What the Former Chancellor of New York City Schools’ Sleight of Hand Tells Us About Education Reform
This is a story about a story, of how a fiction about impoverished children and public schools corrupts our education policy.
The fiction is the autobiography of Joel Klein, the former chancellor of the New York City Department of Education. Appointed in 2002 by Mayor Michael Bloomberg, Klein transformed the city’s public-school system by promoting privately managed charter schools to replace regular public schools, by increasing the consequences for principals and teachers of standardized tests, and by attacking union-sponsored due process and seniority provisions for teachers. From his perch as head of the nation’s largest school district, Klein wielded outsize influence, campaigning to persuade districts and states across the nation to adopt the testing and accountability policies he had established in New York. Deputies he trained when he was chancellor now lead school systems not only in New York but also in Baltimore, Chicago, New Orleans, Newark, and elsewhere.

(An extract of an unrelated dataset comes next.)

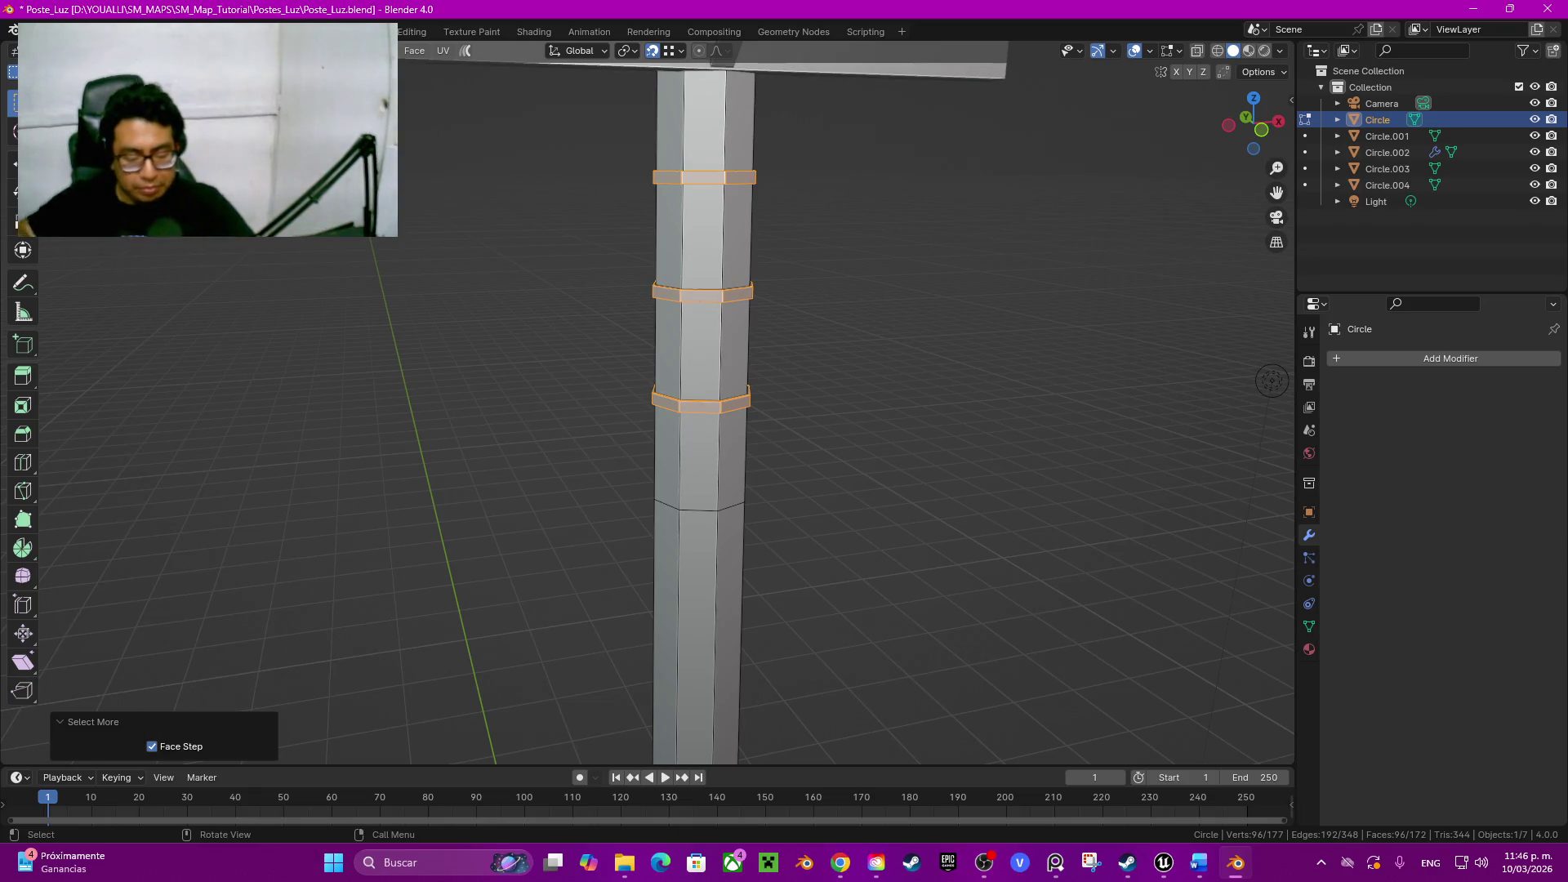
pyautogui.keyDown('alt'); pyautogui.click(733, 400); pyautogui.keyUp('alt')
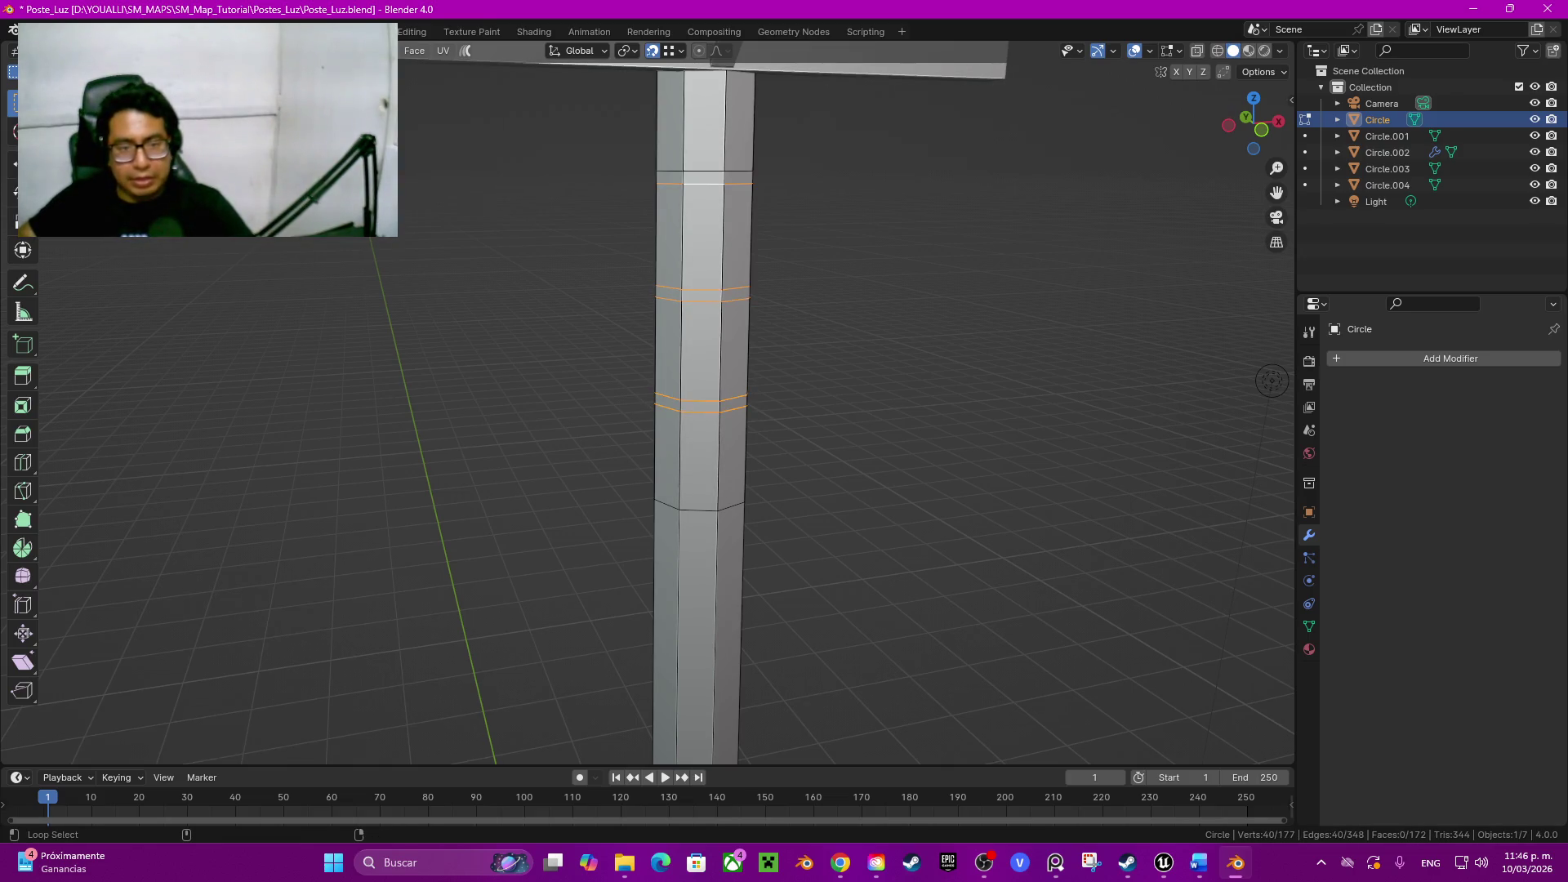
pyautogui.press('ctrl+x')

Klein resigned in 2010 to develop a new division at Rupert Murdoch’s News Corporation to sell tablet-based curriculum to public schools. His prominence in national education policy, though, has not diminished. He is chair of the Broad Center, which is funded by Los Angeles billionaire philanthropist Eli Broad to train and place school superintendents who’ve been recruited not only from the education sector but also from leadership positions in government, the military, and corporations. The center’s graduates have included the Obama administration’s assistant secretary for elementary and secondary education, state school superintendents in New Jersey, Rhode Island, and Delaware, and district superintendents in Charlotte, Pittsburgh, Los Angeles, Seattle, and dozens of other cities. Earlier this year, Klein co-chaired, with former Secretary of State Condoleezza Rice, a Council on Foreign Relations commission that concluded that the country’s public schools are in such crisis that they threaten national security. Klein has also become a contributor toThe Atlantic; his latest piece, in August, denounced “ideological foes of business’ contribution to the public good” who resist efforts of private firms to sell innovative products to public schools.